While the results of our study may imply that mechanical ventilation should be initiated more readily in extremely preterm infants, caution is needed as our study design was purely observational and retrospective, with no control exercised over the selection of infants for inclusion or the intervention applied. Randomised controlled trials have demonstrated that the risk of adverse outcomes in those failing CPAP were similar to those in the initial MV group. ,  The initial MV group is undoubtedly different to those who received CPAP and includes infants requiring intubation in the delivery room for resuscitation, for whom initial CPAP would not have been an option and who were in worse condition at birth. Despite the best intentions to maximise non‐invasive support, many small infants will initially require MV, and approximately half of those with gestational age less than 28 weeks will fail their first attempt at extubation, with these infants having higher mortality and morbidity rates.  The next step is to focus on implementing strategies to reduce CPAP failure.

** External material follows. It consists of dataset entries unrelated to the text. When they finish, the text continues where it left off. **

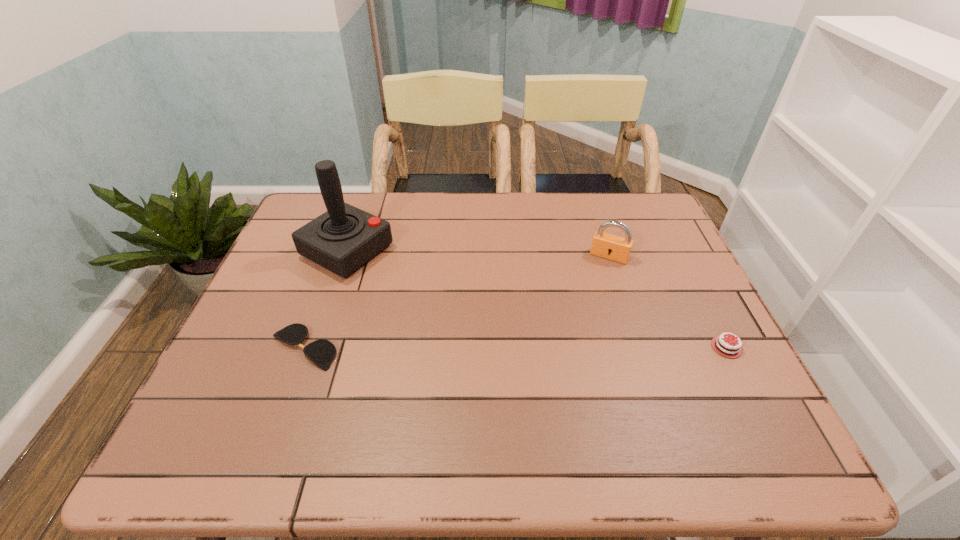
The image size is (960, 540). Identify the location of spectacles. (321, 352).

Locate an element on the screen. This screenshot has width=960, height=540. chocolate cake is located at coordinates (722, 344).

The height and width of the screenshot is (540, 960). What are the coordinates of `the second shortest object` in the screenshot? It's located at (722, 344).

The width and height of the screenshot is (960, 540). I want to click on the tallest object, so click(x=343, y=239).

Identify the location of the third shortest object. Image resolution: width=960 pixels, height=540 pixels. (608, 246).

Where is `padlock`? The height and width of the screenshot is (540, 960). padlock is located at coordinates (608, 246).

Image resolution: width=960 pixels, height=540 pixels. In order to click on free space located on the right of the shortest object in this screenshot , I will do `click(452, 347)`.

I want to click on free space located on the back of the rightmost object, so click(667, 231).

Find the location of `vacant space located on the base of the joystick`. vacant space located on the base of the joystick is located at coordinates (429, 292).

Locate an element on the screen. This screenshot has height=540, width=960. free location located on the base of the joystick is located at coordinates (460, 308).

We also found that characteristics overrepresented among infants failing CPAP included perinatal factors such as maternal hypertension, caesarean, gestational age <30 weeks, birthweight <1000 g, surfactant use, lower Apgar score at 1 min and RDS. Infants with these risk factors are more likely to have CPAP failure. Hameed et al. reported that CPAP failure was associated with birthweight ≤1500 g. Additionally, Dargaville et al. reported a strong association between caesarean and risk of CPAP failure and some evidence of increased risk in preterm infants with 25–28 weeks of gestation. In a study by Boo et al., moderate RDS was one predictor of failure of CPAP. We also found that maternal hypertension was independently associated with CPAP failure. In China, for pregnant women with hypertension, obstetricians routinely use magnesium sulphate as a tocolytic agent. This could result in an increase in the CPAP failure rates due to the side effects that hypermagnesaemia can cause in the newborns, such as myorelaxation and respiratory depression.

CONCLUSIONS

Continuous positive airway pressure failure was associated with an increased risk of mortality and major morbidities or poor outcomes, including BPD and pulmonary haemorrhage. Strategies to promote successful CPAP application on infants with birth weight <1000 g, gestational age <30 weeks, maternal hypertension, a lower incidence of surfactant use, caesarean, lower Apgar score at 1 min and RDS should be pursued energetically in China. Future studies should focus on comparison data before and after any recommended practice changes are implemented to evaluate effectiveness in improving neonatal CPAP success and outcomes. The collaboration group also needs to develop detailed CPAP use strategies, especially for infants with birthweight <1000 g, including timing and dosage of surfactant to promote the success of CPAP.